Abramo, libertà, limiti
Si racconta che un uomo di Bagdad, soffrendo di grande povertà, dopo aver elevato la preghiera a Dio chiedendo aiuto, sognò che un grande tesoro fosse nascosto in una zona precisa in Egitto. L’uomo intraprese il lungo e tortuoso viaggio verso quel luogo. Giunto lì, lo catturò
una pattuglia di guardie e lo frustrò severamente credendolo un ladro. Rammentando che la verità è un rimedio, l’uomo decise di confessare il vero motivo che lo portò in Egitto. Le guardie credettero al suo racconto e uno di loro gli disse: «Tu non sei un ladro, ma sei sicuramente un folle per viaggiare tutta questa distanza soltanto perché hai creduto in un sogno. Io stesso, e ben più di una volta, ho sognato che in tale zona e tale via di Bagdad ci fosse un tesoro, ma non fui mai così stupido da andare lì!». Ora quella zona precisa di Bagdad non era altro che la casa dell’uomo indigente, il quale fece subito ritorno a casa sua e trovò il tesoro che mise fine alla sua povertà... (Jalal ed-Din el-Rumi, Mathnawi)

Marc Anthony era il quarterback più famoso del momento. Aveva trascinato la sua squadra, i Buffalo Rangers, fino al Super Bowl. Tutti stravedevano per lui, ma in modo particolare era legato al suo vecchio allenatore, Edmond. Era merito suo se era diventato quello che era ora: lui lo
aveva notato in un anonimo campetto di una high school dell’Arizona, lui aveva intravisto le sue qualità di cui nessuno si era accorto, sempre lui gli era stato a fianco nei turbolenti momenti della crescita; quante volte lo aveva recuperato ubriaco dal pub o lo aveva tolto da risse pericolose fino a dargli preziosi consigli, frutto della sua esperienza, anche in campo sentimentale.
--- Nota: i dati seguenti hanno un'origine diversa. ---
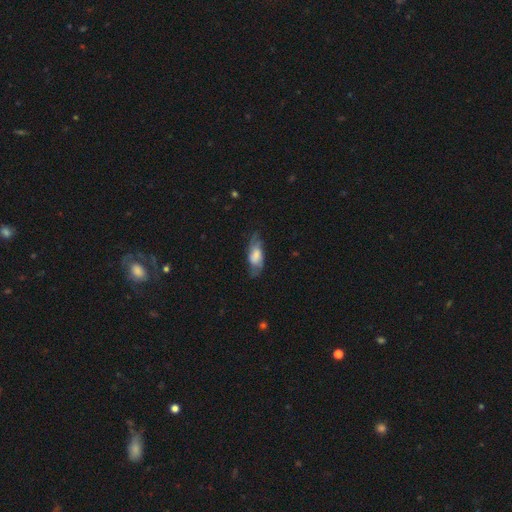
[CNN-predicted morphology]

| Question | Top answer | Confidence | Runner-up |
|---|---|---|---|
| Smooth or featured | smooth | 49% | featured or disk (43%) |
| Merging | none | 59% | minor disturbance (25%) |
Era per lui come un padre.

-Hei Ed allora tra tre giorni c’è la finale, ci giochiamo il tutto per tutto – gli disse Marc Anthony al termine dell’ennesimo estenuante
allenamento. Stranamente Ed, così lo chiamavano tutti, non disse niente se non un laconico “Vieni nel mio ufficio dopo la doccia”. Da tempo Ed sapeva che sarebbe arrivato quel momento, che anche lui attendeva con timore e tremore: mancava qualcosa nella formazione di Marc Anthony per poterlo trasformare in un campione vero, uno di quelli di cui si continua a parlare anche dopo molte generazioni… Ma non sapeva se lui era pronto, se era in grado di reggere la prova. Mentre rimuginava tra sé, Marc Anthony bussò alla porta del suo ufficio.
Preso il coraggio a due mani Ed disse: - Ho deciso che non ti farò giocare la finale, ma starai tutti il tempo in panchina – Marc rimase di ghiaccio, un nodo gli serrava la gola e i pugni si strinsero irrigidendo le vene dei possenti avambracci, ma non disse nulla e uscì.
La domenica della partita tutta la nazionale era incollata alla televisione: lo stadio Kennedy di Chicago era pieno all’inverosimile e
tutti i commentatori sportivi erano letteralmente impazziti al vedere Marc Anthony in panchina… Lui seduto con la visiera abbassata e le strisce nere sotto gli occhi non diceva nulla: muto assisteva al massacro della sua squadra disorientata quanto lui dalla scelta di Ed, che nessuno aveva avuto però il coraggio di contestare.
Al quarto inning erano sotto 15 punti, ci sarebbero volute tre mete impossibili da fare in così poco tempo. La delusione e la rabbia dei
tifosi in era a livelli massimi. Ed, all’improvviso, fermò il gioco richiamando la squadra alla panchina: - Entra è il tuo momento, fai vedere a tutti quanto vali! – Marc Anthony senza dire una parola, ma con gli occhi gonfi di lacrime, scese in campo e trascinò la squadra nella vittoria più memorabile che il campionato ricordi…» (Marco Tebaldi, Il codice Abramo).